We report a case of capillary leak that developed during treatment of antibody-mediated rejection in a kidney transplant recipient. A 53-year-old female transplant recipient experienced an increase in serum creatinine from 1.1 to 1.8 mg/dL. Antibody-mediated rejection was diagnosed by graft biopsy. She was treated with five plasmapheresis sessions (on alternate days with albumin replacement), five doses of immunoglobulin (5 g/dose at 100 mg/kg), a single dose of rituximab (500 mg), and four doses of bortezomib on days 1, 4, 7, and 10 (1.72 mg/dose at 1.3 mg/m body surface area). During treatment, edema, slight diarrhea, pancytopenia, hypoalbuminemia, peripheral neuropathy, and postural hypotension were noted. Despite control of liquids, she presented with edema progressing to an increase of more than 10 kg body weight.

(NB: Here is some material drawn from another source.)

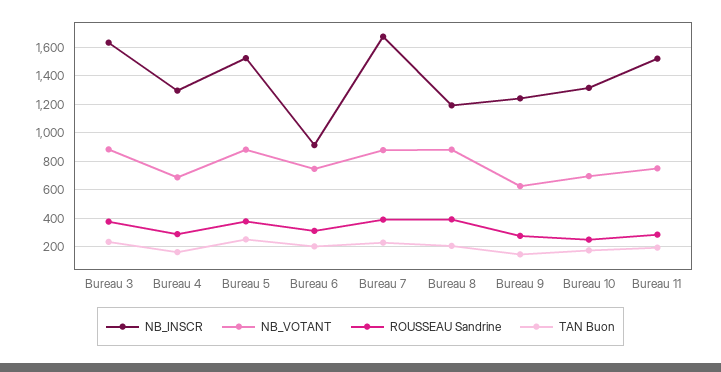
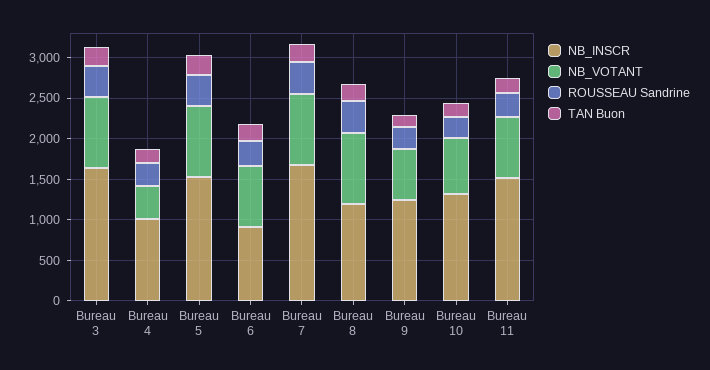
NB_INSCR, Bureau 4: 1300 -> 1000
NB_VOTANT, Bureau 4: 700 -> 400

Prerenal acute graft dysfunction associated with hypotension was diagnosed on day 12, heart failure or other infectious complications being discounted. On day 13, daily hemodialysis was prescribed, and a stable volume status was reached after five hemodialysis sessions. On day 20, the patient recovered diuresis and the edema and diarrhea abated, but she remained on chronic hemodialysis. After excluding other causes of distributive shock, the diagnosis of capillary leak syndrome was based on the presence of hypotension, generalized edema, and hypoalbuminemia in the absence of significant proteinuria. The concomitant presence of diarrhea, peripheral neuropathy, and pancytopenia, suggest a possible causal role for bortezomib. Awareness by clinicians of capillary leak syndrome associated with bortezomib-based treatment of AMR is paramount, despite its rarity.

摘要

我们报告了1例肾移植受者在抗体介导性排斥反应治疗期间发生毛细血管渗漏的病例。1名53岁女性肾移植受者血清肌酐从1.1mg/dL升至1.8mg/dL。经移植肾活检诊断为抗体介导性排斥反应。她接受了5次血浆置换治疗(隔日进行,同时补充白蛋白)、5剂免疫球蛋白(每剂5g,剂量为100mg/kg)、1剂利妥昔单抗(500mg)以及在第1、4、7和10天给予4剂硼替佐米(每剂1.72mg,体表面积为1.3mg/m²)。治疗期间,发现有水肿、轻度腹泻、全血细胞减少、低白蛋白血症、周围神经病变和体位性低血压。尽管控制了液体摄入,但她仍出现水肿,体重增加超过10kg。在第12天诊断为与低血压相关的肾前性急性移植肾功能障碍,排除了心力衰竭或其他感染性并发症。在第13天,开始每日进行血液透析,经过5次血液透析后达到了稳定的容量状态。在第20天,患者恢复利尿,水肿和腹泻减轻,但仍需进行长期血液透析。在排除其他分布性休克原因后,基于低血压、全身性水肿和低白蛋白血症且无明显蛋白尿,诊断为毛细血管渗漏综合征。腹泻、周围神经病变和全血细胞减少同时存在,提示硼替佐米可能起了因果作用。尽管罕见,但临床医生应认识到与基于硼替佐米治疗急性抗体介导性排斥反应相关的毛细血管渗漏综合征。